Prior studies in Uganda have consistently shown high efficacy for DP and AL [4, 40]. The low efficacy of AL in Busia district is an early warning of a possible onset of resistance to ACT in Uganda after over a decade of use. There has been reported emergence of de novo parasite genetic markers for artemisinin partial resistance in Rwanda after the use of AL for approximately a decade [15]. Despite the low cumulative efficacy for AL noted in Busia district, the parasite prevalence on day 3 was far below the 10% WHO threshold for the definition of suspected partial artemisinin resistance [41]. These results suggest that clinically relevant resistance to artemisinin continues to be absent in Uganda, consistent with recent reports based on ex vivo drug susceptibility [42, 43]. The increasing prevalence of wild-type isolates with Pfmdr1 N86 polymorphisms associated with decreased sensitivity to lumefantrine could be contributing to the high levels of recurrent parasitaemia in the AL treatment arm.

As reported in prior studies, treatment with DP provides a longer period of post-treatment prophylaxis than AL [44], leading to a lower incidence of recurrent malaria within 28 days of therapy. This, coupled with a once-daily dosing scheme and no requirement to administer with a fatty food, makes DP an attractive option for the treatment of malaria in high-transmission settings such as Uganda [23]. With the 95% confidence interval for PCR-corrected efficacy of AL falling below the 90% WHO threshold in some sites, there is potential for DP to be considered as first-line treatment of malaria in Uganda. The efficacy of the newest anti-malarial regimen included in the national policy, pyronaridine-artesunate, should be monitored as well to provide efficacy data on all treatment options in the country.
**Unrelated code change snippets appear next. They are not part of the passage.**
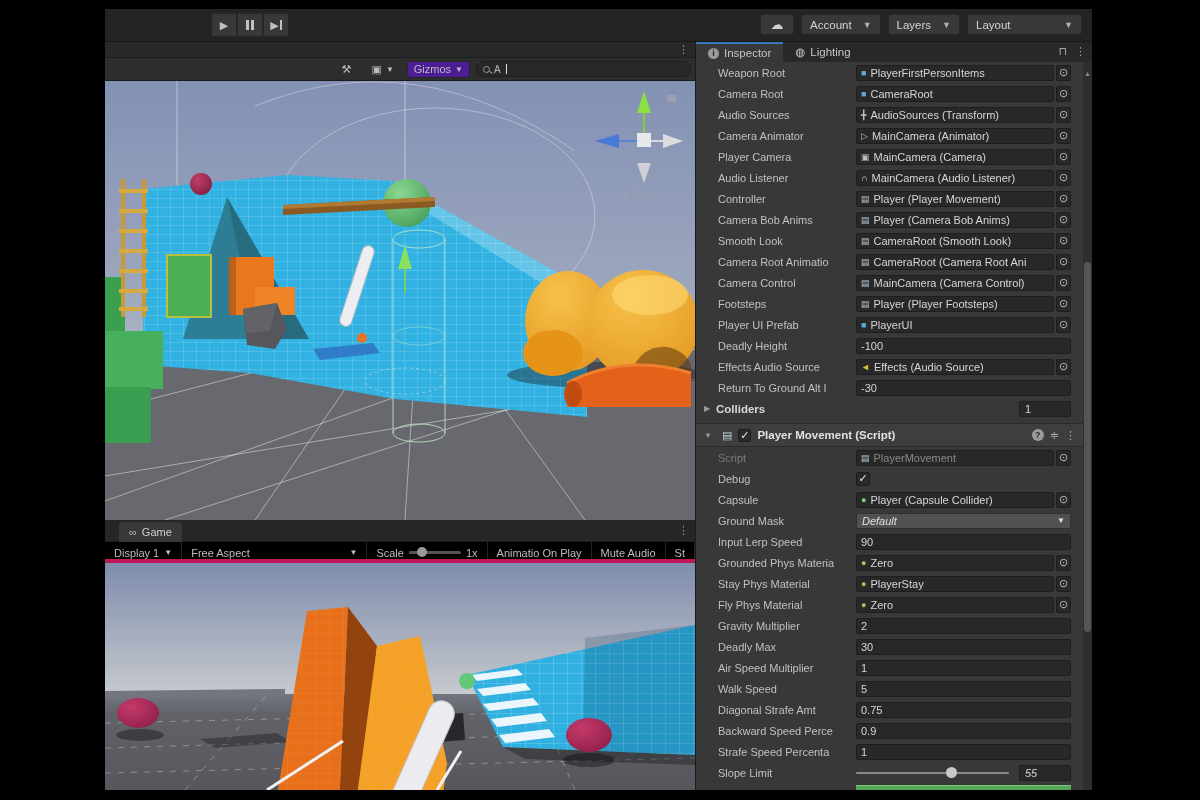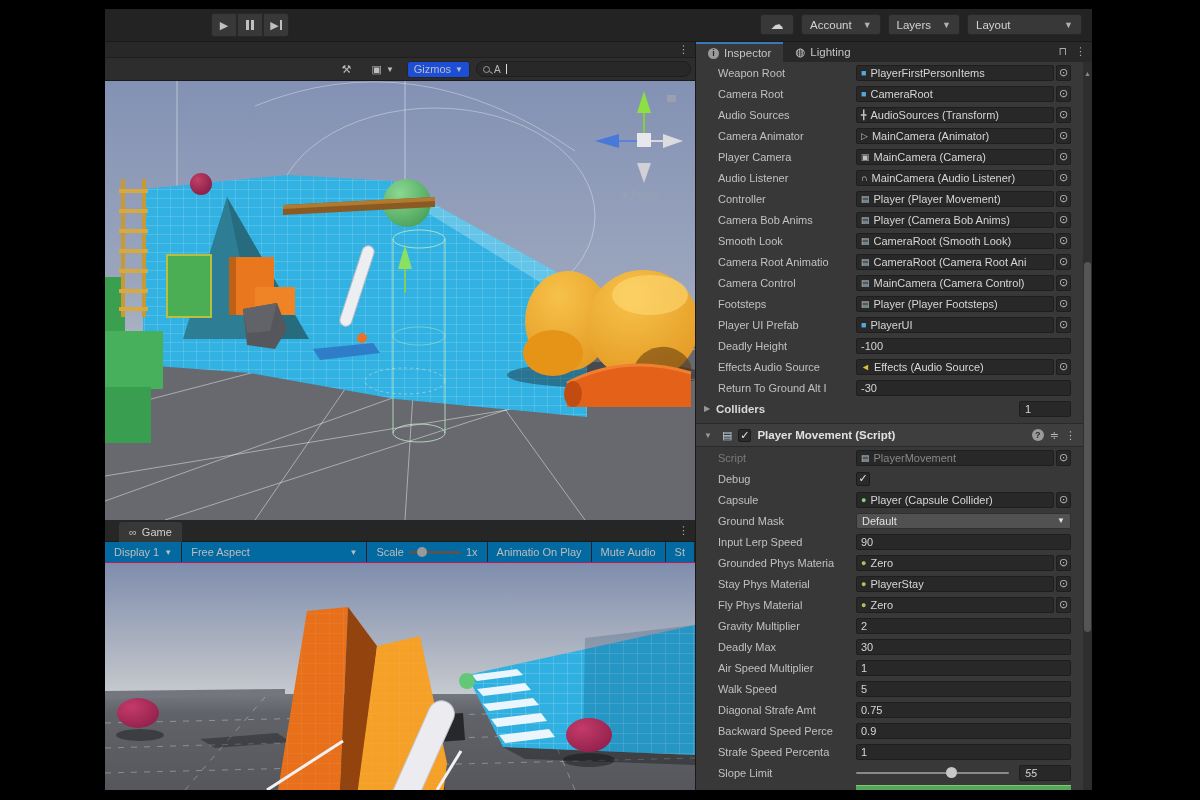--- a/index.html
+++ b/index.html
@@ -25,35 +25,35 @@
   .dd .car { font-size:9px; color:#b0b0b0; }
   .cloudbtn { width:34px; justify-content:center; gap:0; font-size:13px; }
 
   
   #leftcol { position:absolute; left:0; top:33px; width:590px; height:748px; background:#2b2b2b; }
   .strip { position:relative; width:100%; height:16px; background:#282828; border-bottom:1px solid #1e1e1e; }
   .menu3 { position:absolute; right:6px; top:1px; color:#aaa; font-size:11px; cursor:pointer; }
   #scene-toolbar { position:relative; width:100%; height:23px; background:#2d2d2d; border-bottom:1px solid #1b1b1b;
     display:flex; align-items:center; justify-content:flex-end; gap:6px; padding:0 4px; }
   .sbtn { height:17px; display:flex; align-items:center; gap:4px; padding:0 6px; color:#bdbdbd;
-    background:#1d4ed8; border:1px solid #262626; border-radius:3px; font-size:11px; }
+    background:#4c1d95; border:1px solid #262626; border-radius:3px; font-size:11px; }
   .sbtn.flat { background:transparent; border-color:transparent; }
   .searchbox { width:215px; height:16px; background:#282828; border:1px solid #1d1d1d; border-radius:8px;
     display:flex; align-items:center; gap:4px; padding:0 6px; color:#bbb; }
   .mag { position:relative; width:7px; height:7px; border:1px solid #999; border-radius:50%; flex:0 0 auto; }
   .mag::after { content:""; position:absolute; width:4px; height:1px; background:#999; right:-4px; bottom:-1px; transform:rotate(35deg); }
   .caret { display:inline-block; width:1px; height:10px; background:#ddd; margin-left:1px; }
   #scene-viewport { display:block; width:590px; height:439px; }
 
   
   #game-tabstrip { position:relative; width:100%; height:22px; background:#262626; border-bottom:1px solid #1b1b1b; }
   .gametab { position:absolute; left:14px; top:2px; height:20px; background:#383838; border-radius:3px 3px 0 0;
     display:flex; align-items:center; gap:5px; padding:0 10px; color:#d0d0d0; }
-  #game-toolbar { position:relative; width:100%; height:21px; background:#0369a1; border-bottom:1px solid #be185d;
-    display:flex; align-items:center; overflow:hidden; }
+  #game-toolbar { position:relative; width:100%; height:21px; background:#000000; border-bottom:4px solid #be185d;
+    display:flex; overflow:hidden; }
   .gt { height:21px; display:flex; align-items:center; gap:5px; padding:0 9px; color:#bdbdbd;
     border-right:1px solid #242424; white-space:nowrap; }
   .slider-s { position:relative; width:52px; height:3px; background:#555; border-radius:2px; }
   .slider-s .kn { position:absolute; left:8px; top:-4px; width:10px; height:10px; border-radius:50%; background:#999; }
   #game-viewport { display:block; width:590px; height:227px; }
 
   
   #inspector { position:absolute; left:590px; top:33px; width:397px; height:748px; background:#383838; border-left:1px solid #1a1a1a; }
   #insp-tabs { position:relative; width:100%; height:20px; background:#282828; display:flex; }
   .itab { height:20px; display:flex; align-items:center; gap:5px; padding:0 12px; color:#c4c4c4; font-size:11.5px; }
@@ -69,21 +69,21 @@
   .pval { flex:1; display:flex; align-items:center; gap:2px; margin-right:13px; }
   .fld { flex:1; height:16px; background:#282828; border:1px solid #1e1e1e; border-radius:2px;
     display:flex; align-items:center; gap:4px; padding:0 4px; color:#d6d6d6; white-space:nowrap; overflow:hidden; }
   .fld.dis { color:#888; }
   .fld .ficon { font-size:9px; flex:0 0 auto; }
   .targ { width:15px; height:16px; background:#282828; border:1px solid #1e1e1e; border-radius:2px;
     color:#bbb; font-size:11px; display:flex; align-items:center; justify-content:center; flex:0 0 auto; }
   .chk { width:14px; height:14px; background:#2a2a2a; border:1px solid #1c1c1c; border-radius:2px;
     color:#e8e8e8; font-size:11px; display:flex; align-items:center; justify-content:center; }
   .drop { flex:1; height:16px; background:#515151; border:1px solid #303030; border-radius:2px;
-    display:flex; align-items:center; justify-content:space-between; padding:0 5px; color:#e0e0e0; }
+    display:flex; align-items:center; justify-content:space-between; padding:0 5px; color:#e0e0e0;font-style:italic; }
   .sldtrack { flex:1; position:relative; height:2px; background:#8a8a8a; border-radius:1px; margin-right:8px; }
   .sldknob { position:absolute; top:-5px; width:11px; height:11px; border-radius:50%; background:#c8c8c8; }
   .sldnum { width:52px; flex:0 0 52px; height:16px; background:#282828; border:1px solid #1e1e1e; border-radius:2px;
     display:flex; align-items:center; padding:0 5px; color:#d6d6d6;font-style:italic; }
 
   #colliders-row { display:flex; align-items:center; height:21px; padding:0 13px 0 8px; }
   .foldarrow { color:#999; font-size:8px; width:12px; }
   #colliders-row b { color:#d8d8d8; font-size:11.5px; flex:1; }
   .sizefld { width:52px; height:16px; background:#282828; border:1px solid #1e1e1e; border-radius:2px;
     color:#d6d6d6; display:flex; align-items:center; padding:0 5px; }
This is the first time that seven neutral microsatellites were used for molecular correction of therapeutic efficacy monitoring results in Uganda, which may partially account for the variation in efficacy between this study and past studies. Previous studies in Uganda used msp1, msp2 and up to four microsatellites to differentiate recrudescent from new infections [4, 40]. The Bayesian algorithm for microsatellite interpretation was validated and found to have high specificity and generated accurate failure rate estimates [33]. The Bayesian method used in this study is particularly useful in a highly diverse parasite population with an increased MOI because some data may be missing during molecular correction and the Bayesian methods account for this uncertainty [33]. With this findings, further routine efficacy monitoring with increased sample size for the AL treatment arms to account for the high re-infection rate is recommended.
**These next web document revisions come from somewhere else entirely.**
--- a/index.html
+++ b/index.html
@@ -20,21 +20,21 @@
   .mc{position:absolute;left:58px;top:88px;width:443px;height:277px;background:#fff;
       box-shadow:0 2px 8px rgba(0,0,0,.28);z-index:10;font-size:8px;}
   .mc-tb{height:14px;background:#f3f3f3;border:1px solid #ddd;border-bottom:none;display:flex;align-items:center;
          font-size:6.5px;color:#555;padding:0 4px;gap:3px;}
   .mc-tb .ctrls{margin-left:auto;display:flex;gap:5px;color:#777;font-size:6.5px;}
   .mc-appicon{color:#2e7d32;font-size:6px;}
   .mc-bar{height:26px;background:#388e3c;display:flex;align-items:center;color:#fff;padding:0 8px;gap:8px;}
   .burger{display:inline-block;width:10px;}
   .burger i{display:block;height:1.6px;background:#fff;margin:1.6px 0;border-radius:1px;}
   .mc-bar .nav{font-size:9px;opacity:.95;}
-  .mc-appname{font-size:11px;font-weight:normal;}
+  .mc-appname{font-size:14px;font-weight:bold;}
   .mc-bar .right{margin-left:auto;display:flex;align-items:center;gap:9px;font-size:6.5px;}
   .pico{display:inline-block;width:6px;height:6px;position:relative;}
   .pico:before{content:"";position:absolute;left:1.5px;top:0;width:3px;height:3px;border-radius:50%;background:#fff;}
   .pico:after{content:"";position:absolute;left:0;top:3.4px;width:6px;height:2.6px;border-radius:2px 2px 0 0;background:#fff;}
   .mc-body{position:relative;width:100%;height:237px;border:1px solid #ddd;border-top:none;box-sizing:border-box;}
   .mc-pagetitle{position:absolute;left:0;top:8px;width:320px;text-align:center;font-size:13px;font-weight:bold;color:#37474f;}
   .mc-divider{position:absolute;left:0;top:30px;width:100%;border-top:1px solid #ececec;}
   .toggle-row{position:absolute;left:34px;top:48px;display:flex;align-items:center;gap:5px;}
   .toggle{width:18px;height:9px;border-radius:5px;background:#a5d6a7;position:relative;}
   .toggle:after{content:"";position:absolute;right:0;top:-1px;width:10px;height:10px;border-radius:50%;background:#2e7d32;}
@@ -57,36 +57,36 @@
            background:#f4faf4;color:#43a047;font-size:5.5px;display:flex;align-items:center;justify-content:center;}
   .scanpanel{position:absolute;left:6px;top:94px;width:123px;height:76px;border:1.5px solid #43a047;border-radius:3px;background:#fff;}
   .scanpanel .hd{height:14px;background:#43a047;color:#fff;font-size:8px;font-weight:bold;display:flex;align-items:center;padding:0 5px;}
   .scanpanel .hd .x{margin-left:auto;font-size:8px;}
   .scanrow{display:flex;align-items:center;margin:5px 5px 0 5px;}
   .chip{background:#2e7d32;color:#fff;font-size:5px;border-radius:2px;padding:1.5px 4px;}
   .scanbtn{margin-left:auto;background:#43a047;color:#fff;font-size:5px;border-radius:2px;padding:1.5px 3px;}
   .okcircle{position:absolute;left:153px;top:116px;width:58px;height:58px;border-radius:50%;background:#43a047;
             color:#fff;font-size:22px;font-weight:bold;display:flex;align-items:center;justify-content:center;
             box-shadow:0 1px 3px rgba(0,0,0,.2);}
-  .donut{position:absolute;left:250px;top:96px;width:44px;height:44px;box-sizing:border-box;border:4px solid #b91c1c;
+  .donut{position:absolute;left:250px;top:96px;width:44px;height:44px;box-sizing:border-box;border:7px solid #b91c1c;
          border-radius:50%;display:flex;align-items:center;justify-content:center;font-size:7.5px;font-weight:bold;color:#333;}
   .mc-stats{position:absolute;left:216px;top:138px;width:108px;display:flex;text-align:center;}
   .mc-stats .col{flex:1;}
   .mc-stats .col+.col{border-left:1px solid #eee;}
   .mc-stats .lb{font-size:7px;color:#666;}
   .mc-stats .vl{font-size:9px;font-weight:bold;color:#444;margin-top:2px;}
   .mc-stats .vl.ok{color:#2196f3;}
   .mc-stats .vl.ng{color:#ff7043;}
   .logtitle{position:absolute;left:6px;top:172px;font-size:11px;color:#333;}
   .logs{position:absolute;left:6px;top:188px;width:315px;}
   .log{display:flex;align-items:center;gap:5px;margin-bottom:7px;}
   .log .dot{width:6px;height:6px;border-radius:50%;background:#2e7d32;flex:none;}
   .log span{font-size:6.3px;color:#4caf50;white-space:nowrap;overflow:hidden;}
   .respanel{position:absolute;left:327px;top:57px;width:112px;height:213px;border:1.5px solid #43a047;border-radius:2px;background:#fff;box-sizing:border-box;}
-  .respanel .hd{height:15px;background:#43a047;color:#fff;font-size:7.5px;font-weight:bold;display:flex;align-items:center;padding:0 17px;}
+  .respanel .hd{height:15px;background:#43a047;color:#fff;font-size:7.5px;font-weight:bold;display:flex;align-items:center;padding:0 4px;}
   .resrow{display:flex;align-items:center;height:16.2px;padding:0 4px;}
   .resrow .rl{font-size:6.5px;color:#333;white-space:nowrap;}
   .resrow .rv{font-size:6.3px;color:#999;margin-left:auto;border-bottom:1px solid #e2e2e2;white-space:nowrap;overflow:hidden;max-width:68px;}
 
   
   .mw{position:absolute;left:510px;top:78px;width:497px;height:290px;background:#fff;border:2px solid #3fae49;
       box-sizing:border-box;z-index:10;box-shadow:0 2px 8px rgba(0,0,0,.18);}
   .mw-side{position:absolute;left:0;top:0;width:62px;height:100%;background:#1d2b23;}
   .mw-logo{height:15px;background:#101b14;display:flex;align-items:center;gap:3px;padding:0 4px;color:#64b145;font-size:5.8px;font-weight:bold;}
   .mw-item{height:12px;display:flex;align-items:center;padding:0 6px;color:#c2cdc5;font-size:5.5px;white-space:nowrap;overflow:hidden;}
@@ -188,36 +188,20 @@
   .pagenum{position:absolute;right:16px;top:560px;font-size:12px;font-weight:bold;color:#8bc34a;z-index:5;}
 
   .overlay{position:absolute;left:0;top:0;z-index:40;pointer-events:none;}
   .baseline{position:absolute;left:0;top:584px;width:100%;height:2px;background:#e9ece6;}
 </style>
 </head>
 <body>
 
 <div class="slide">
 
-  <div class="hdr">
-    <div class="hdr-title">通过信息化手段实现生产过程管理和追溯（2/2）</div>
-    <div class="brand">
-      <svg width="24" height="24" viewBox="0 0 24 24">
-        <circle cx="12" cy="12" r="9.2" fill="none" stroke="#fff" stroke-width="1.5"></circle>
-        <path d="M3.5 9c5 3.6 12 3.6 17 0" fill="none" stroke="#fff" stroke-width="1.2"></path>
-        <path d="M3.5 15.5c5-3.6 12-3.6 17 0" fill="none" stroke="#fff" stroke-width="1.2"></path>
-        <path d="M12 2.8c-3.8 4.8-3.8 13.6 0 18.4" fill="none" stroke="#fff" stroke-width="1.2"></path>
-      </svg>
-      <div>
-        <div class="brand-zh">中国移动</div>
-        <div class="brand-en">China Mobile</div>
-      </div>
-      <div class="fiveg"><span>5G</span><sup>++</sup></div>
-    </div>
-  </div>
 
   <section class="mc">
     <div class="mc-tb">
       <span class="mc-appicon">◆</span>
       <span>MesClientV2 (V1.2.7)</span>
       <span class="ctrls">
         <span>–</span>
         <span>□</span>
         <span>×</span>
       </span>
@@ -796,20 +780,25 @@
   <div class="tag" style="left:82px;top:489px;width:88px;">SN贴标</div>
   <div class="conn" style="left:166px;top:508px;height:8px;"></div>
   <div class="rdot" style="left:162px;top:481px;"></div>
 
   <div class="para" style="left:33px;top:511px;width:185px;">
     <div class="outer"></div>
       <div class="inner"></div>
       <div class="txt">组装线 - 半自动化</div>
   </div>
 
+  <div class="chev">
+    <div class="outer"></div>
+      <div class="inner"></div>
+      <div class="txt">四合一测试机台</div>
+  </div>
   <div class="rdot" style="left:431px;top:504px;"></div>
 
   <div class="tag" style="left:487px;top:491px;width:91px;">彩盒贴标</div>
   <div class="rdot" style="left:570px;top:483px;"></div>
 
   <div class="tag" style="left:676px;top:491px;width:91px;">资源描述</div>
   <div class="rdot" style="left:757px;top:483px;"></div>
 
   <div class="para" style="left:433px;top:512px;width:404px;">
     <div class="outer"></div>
One limitation of this study was that co-administration of AL with a fatty food, as recommended by the product insert, was not consistently enforced. Future studies should ensure a fatty food is provided when administering AL and incorporate laboratory analysis of lumefantrine level to determine whether low drug levels are contributing to low efficacy findings. Another limitation was the expanded age range, 6 months to 10 years, due to low transmission in some study areas. The confounding factor of acquired immunity, which would be more probable in older children, may have resulted in overestimation of efficacy compared with studies recruiting children 6–59 months.

Conclusions

DP offered PCR-corrected efficacy greater than 90% in all three study sites. The point estimate for the PCR-corrected efficacy for AL was below 90% in some areas. There were no Pfk13 mutations or increased plasmepsin-2 copy number associated with artemisinin or piperaquine resistance, respectively. Although both AL and DP are still considered appropriate for the treatment of uncomplicated malaria by the Uganda National Malaria Control Division, there is continued need for routine monitoring of the efficacy of anti-malarials, particularly for AL in Busia district.